曾有音樂人介紹過著作權侵權糾紛中很少出現編曲侵權糾紛,與編曲相關的侵權糾紛大多與錄音錄像著作權有關。著作權法之所以賦予了錄音制作者鄰接權,是對其傳播音樂作品過程中所付出的勞動和投資的適當保護。但這項鄰接權僅屬于擁有與著作權有關的權利,這是因為著作權法意義上的“作品”并不包括錄音制作者的這種勞動成果。編曲應當與錄音、混音、合成等技術性工作相區分,更應當將編曲的創作表達性質與錄音制品的物質載體性質區別開來。在MIDI技術的幫助下,現代流行音樂的成品往往是編錄同步,創作與錄制常常是合二為一,但編曲的獨創性表達不能因此被否認,并將其視為一種勞務工作。編曲與錄音的融合僅僅是呈現在音樂成品的外觀形式上,這是技術實踐與市場需求結合的表象,而并非是內在的創作邏輯的要求。82284331-54DE-4F1C-ADE7-3DF1A576629A

三、“編曲”可著作權性的討論

(一)“編曲”能否符合新《著作權法》中關于“作品”的定義?

我國的新《著作權法》對“作品”進行了界定,并且相較于原來著作權法實施條例的作品定義條款,當中將“某種有形形式復制”的表述改為“一定形式表現”。新《著作權法》的第3條將是判斷是否構成作品的標準,該條中對“獨創性”與“一定形式表現”兩要件的討論尤為重要。

但我國著作權法及相關規范并沒有對“獨創性”給出更細化的解釋。英美法系國家在此問題上則采用“額頭出汗”原則。1991年美國發生?“FEIST”案后,在作品“獨創性”的認定上,除要求獨立完成外,創造性只需是最低限度即可。我國有學者認為關于“創作性”的界定,需要把握兩點:一是作品應帶有作者的個人印記;二是只要求作品凝結著作者的編排、選擇、取舍等智力勞動,不要求這種智力勞動具有專利法中的新穎性。筆者較為認同這種觀點。如若要求作品必須要有獨一無二的新穎性,既不現實,而且無疑是在限制甚至扼殺藝術文明的發展。作品的創作基礎及靈感很大程度上是來源于生活經歷或是前人的創作成果,實際上難免會有一定的相似性。但這并不意味在變相支持抄襲或是為雷同創作尋找托辭,創作性不宜要求過高不是放棄創作性的考量,而是不苛求作品應達到“前所未有”這樣的標準。作品固然不要求高度的新穎性及創造性,但必然要體現作者對信息的理解、認識及使用,在形式或者內容上凝結作者一定的智識。

輪廓標註紀錄:
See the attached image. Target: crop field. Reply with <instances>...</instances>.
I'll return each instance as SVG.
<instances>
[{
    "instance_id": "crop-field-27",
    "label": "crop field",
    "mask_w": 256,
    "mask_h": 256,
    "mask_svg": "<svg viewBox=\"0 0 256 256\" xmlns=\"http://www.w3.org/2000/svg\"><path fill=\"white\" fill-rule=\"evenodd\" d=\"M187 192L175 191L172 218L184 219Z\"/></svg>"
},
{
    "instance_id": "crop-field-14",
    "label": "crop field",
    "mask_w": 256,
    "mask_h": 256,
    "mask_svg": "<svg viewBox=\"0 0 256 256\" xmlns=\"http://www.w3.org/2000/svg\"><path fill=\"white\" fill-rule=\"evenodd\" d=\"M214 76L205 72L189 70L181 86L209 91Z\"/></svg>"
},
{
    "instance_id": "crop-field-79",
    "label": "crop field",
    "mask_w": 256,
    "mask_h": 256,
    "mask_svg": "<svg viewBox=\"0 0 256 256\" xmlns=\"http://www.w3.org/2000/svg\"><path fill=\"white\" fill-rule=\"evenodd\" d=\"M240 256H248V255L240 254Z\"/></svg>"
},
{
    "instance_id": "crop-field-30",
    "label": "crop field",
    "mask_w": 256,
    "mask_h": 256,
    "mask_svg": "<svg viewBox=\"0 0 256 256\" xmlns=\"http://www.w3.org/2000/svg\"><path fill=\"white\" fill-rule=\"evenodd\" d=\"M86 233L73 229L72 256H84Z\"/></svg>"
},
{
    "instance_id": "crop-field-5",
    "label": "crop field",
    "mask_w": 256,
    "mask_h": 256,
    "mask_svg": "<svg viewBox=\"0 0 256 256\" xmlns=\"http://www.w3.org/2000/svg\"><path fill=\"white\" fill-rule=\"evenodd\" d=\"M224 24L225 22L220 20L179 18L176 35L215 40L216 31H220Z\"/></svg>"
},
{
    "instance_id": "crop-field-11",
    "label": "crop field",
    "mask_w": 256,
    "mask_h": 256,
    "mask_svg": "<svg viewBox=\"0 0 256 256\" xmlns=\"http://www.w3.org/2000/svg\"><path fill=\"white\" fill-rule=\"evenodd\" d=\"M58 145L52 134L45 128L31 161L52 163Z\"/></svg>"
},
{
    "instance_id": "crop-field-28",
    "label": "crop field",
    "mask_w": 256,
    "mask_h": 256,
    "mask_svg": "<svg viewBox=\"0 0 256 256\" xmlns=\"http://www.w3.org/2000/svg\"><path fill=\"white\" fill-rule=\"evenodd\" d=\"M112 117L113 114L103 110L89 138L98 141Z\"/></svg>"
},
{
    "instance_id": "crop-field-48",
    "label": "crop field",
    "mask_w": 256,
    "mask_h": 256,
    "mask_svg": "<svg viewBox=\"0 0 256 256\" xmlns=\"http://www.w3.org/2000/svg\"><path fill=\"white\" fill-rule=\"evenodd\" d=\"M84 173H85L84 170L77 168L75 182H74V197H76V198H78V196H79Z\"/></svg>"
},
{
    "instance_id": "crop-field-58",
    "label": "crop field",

→ 任務說明
請從上方討論編曲著作權的文章最後一句之後接著寫出後續內容。 完成任務時用不到這些項目。

→ 任務回覆
作品定義修改在于“以一定形式表現”替代著作權法實施條例第2條中“某種有形形式復制”的表述。但實質上,新舊含義并無二致,仍然強調作品的外在表達,能夠被大眾所感知,不能僅是存在于人們頭腦中的思想。而且刪除“可復制”的表述,還擺脫了作品可固定性的要件,也擺脫了原有的僵化的有形形式的限制。所以,作品依靠物質載體以外在表達是為法律上所允許,而且作品并不必須要以有形的物質載體固定下來。不可否認的是,作品只有外在化為人類認知能力范圍內的表現形式,才能為人們所感知,所以常與物質載體捆綁在一起。但客體并不當然等同于載體,客體只要滿足能以人們所感知的形式表現即可。從我國著作權法對“口述作品”的確認及著作權法實施條例對“口述作品”進行的定義,可見法律不嚴格要求作品有固定的物質形式?,F實中,有體物是作品表達的“窗口”,作者借助共識性的“符號”作為作品的表現形式亦符合法律的要求。故有學者稱作品為表達物設計方案。表達物可以理解為符號(如文字、線條、色彩等)組合,比如文學作品,美術作品等需要借助電腦或者文具,以文字或者形狀符號的形式才能表達。而借助樂器演奏或者電腦編程表達,亦是編曲的表現形式之一,又何以非難?

(二)能否通過作品類型開放條款建構“編曲作品”?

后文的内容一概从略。